• _Work to be completed_:
Exactly as they appear, transcribe the entries and skip any pictures.

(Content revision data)
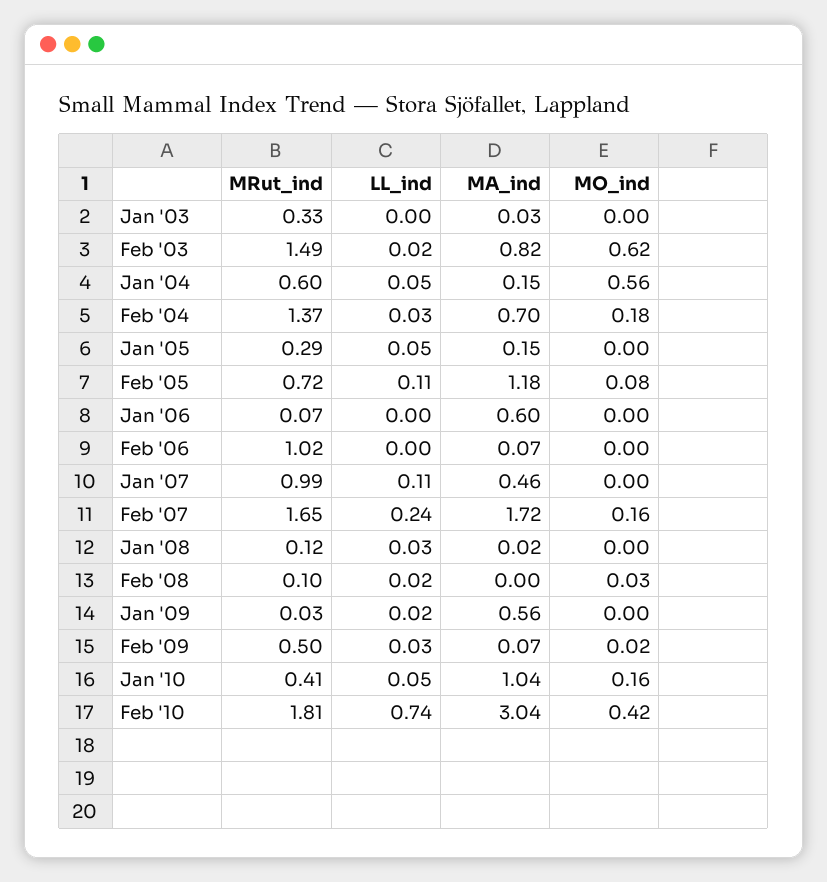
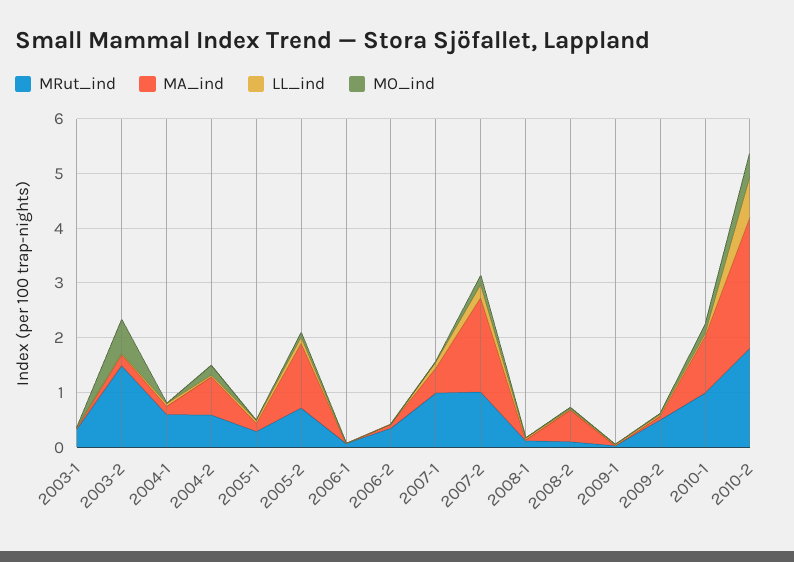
MA_ind, Feb '03: 0.82 -> 0.2
MO_ind, Jan '04: 0.56 -> 0
MRut_ind, Feb '04: 1.37 -> 0.6
MA_ind, Jan '06: 0.6 -> 0
MRut_ind, Feb '06: 1.02 -> 0.4
MRut_ind, Feb '07: 1.65 -> 1
MA_ind, Feb '08: 0 -> 0.6
MA_ind, Jan '09: 0.56 -> 0
MRut_ind, Jan '10: 0.41 -> 1
MA_ind, Feb '10: 3.04 -> 2.4

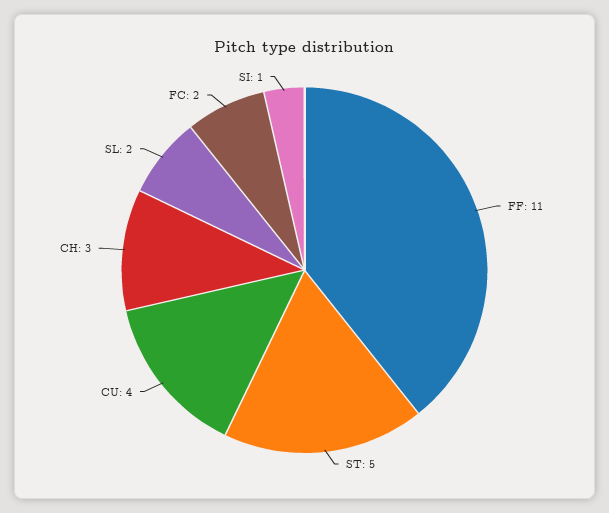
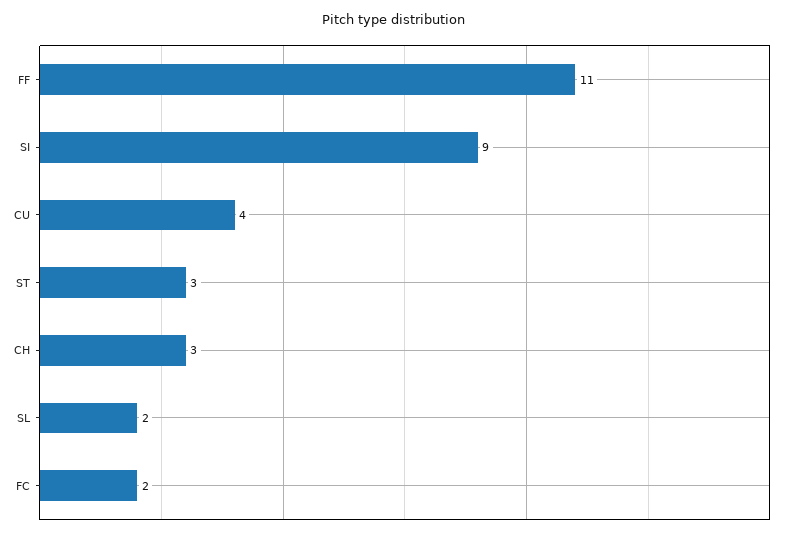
ST: 5 -> 3
SI: 1 -> 9

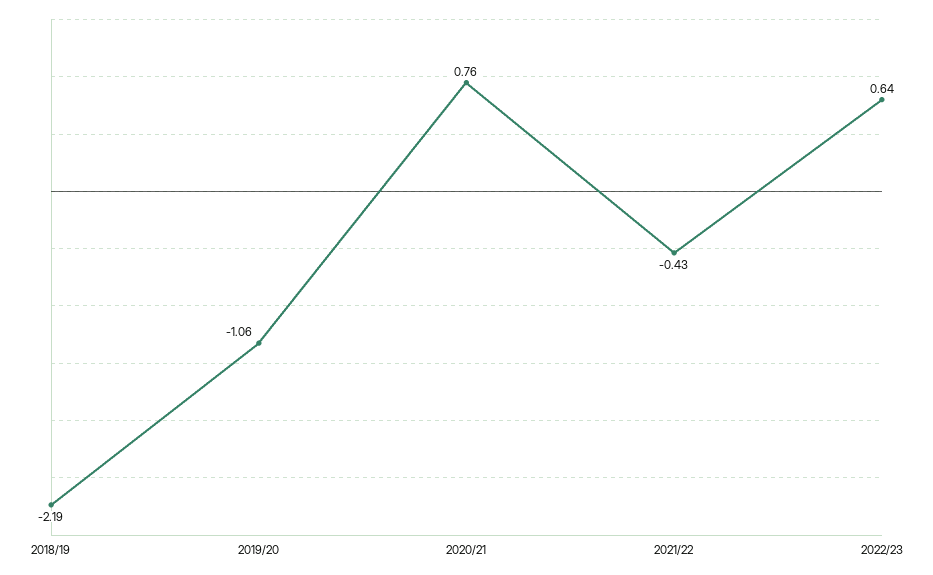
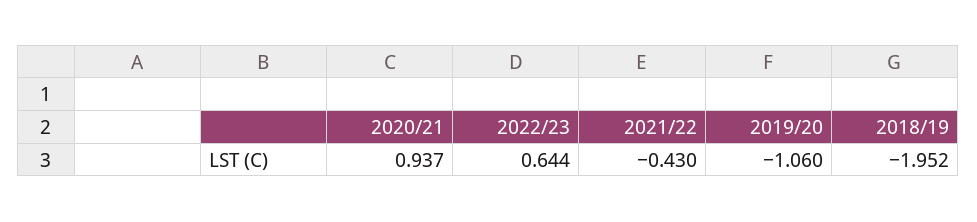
2018/19: -2.19 -> -1.952
2020/21: 0.76 -> 0.937

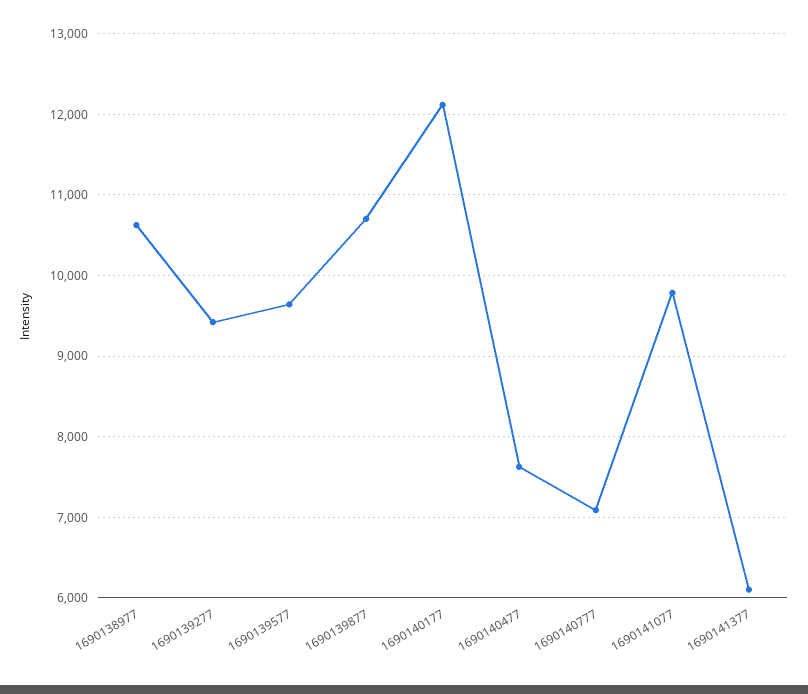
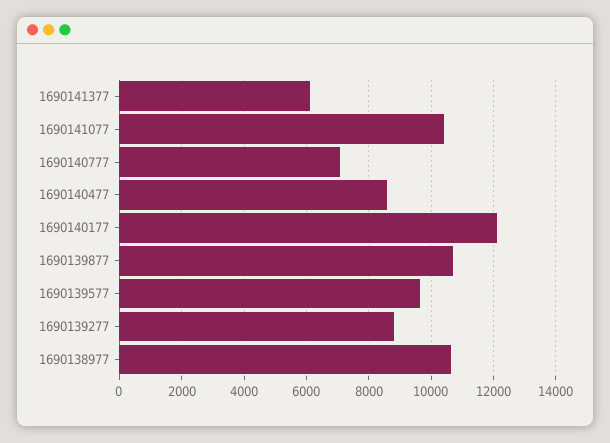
1690139277: 9400 -> 8800
1690140477: 7600 -> 8600
1690141077: 9800 -> 10400

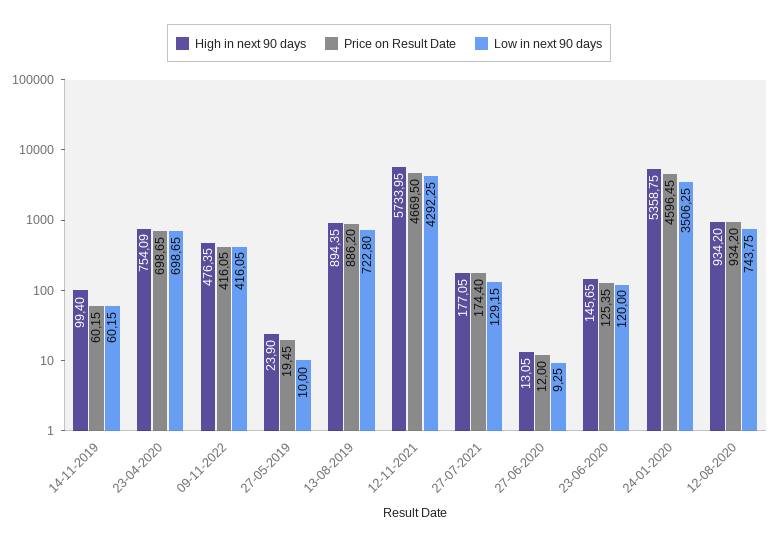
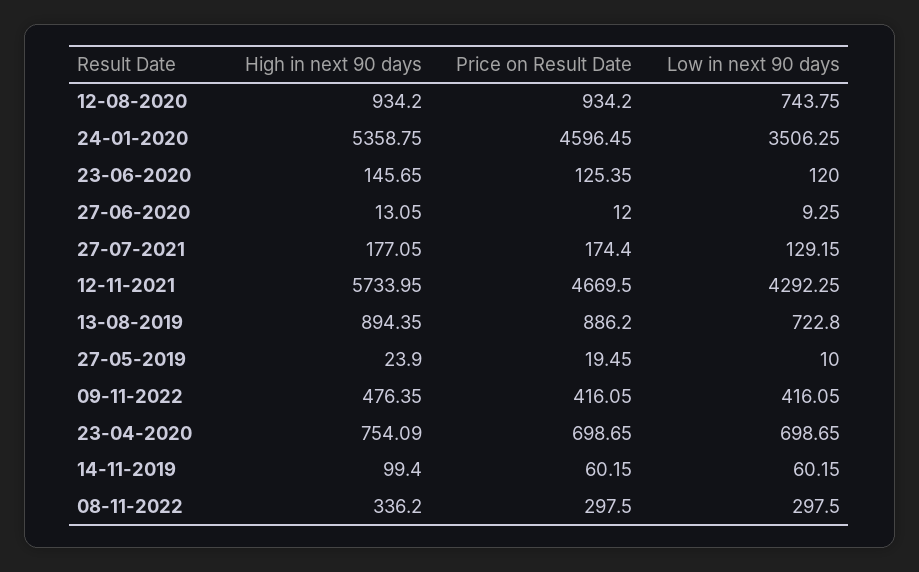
High in next 90 days, 08-11-2022: none -> 336.2
Price on Result Date, 08-11-2022: none -> 297.5
Low in next 90 days, 08-11-2022: none -> 297.5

• _Solution to this task_:
MA_ind, Feb '03: 0.82 -> 0.2
MO_ind, Jan '04: 0.56 -> 0
MRut_ind, Feb '04: 1.37 -> 0.6
MA_ind, Jan '06: 0.6 -> 0
MRut_ind, Feb '06: 1.02 -> 0.4
MRut_ind, Feb '07: 1.65 -> 1
MA_ind, Feb '08: 0 -> 0.6
MA_ind, Jan '09: 0.56 -> 0
MRut_ind, Jan '10: 0.41 -> 1
MA_ind, Feb '10: 3.04 -> 2.4

ST: 5 -> 3
SI: 1 -> 9

2018/19: -2.19 -> -1.952
2020/21: 0.76 -> 0.937

1690139277: 9400 -> 8800
1690140477: 7600 -> 8600
1690141077: 9800 -> 10400

High in next 90 days, 08-11-2022: none -> 336.2
Price on Result Date, 08-11-2022: none -> 297.5
Low in next 90 days, 08-11-2022: none -> 297.5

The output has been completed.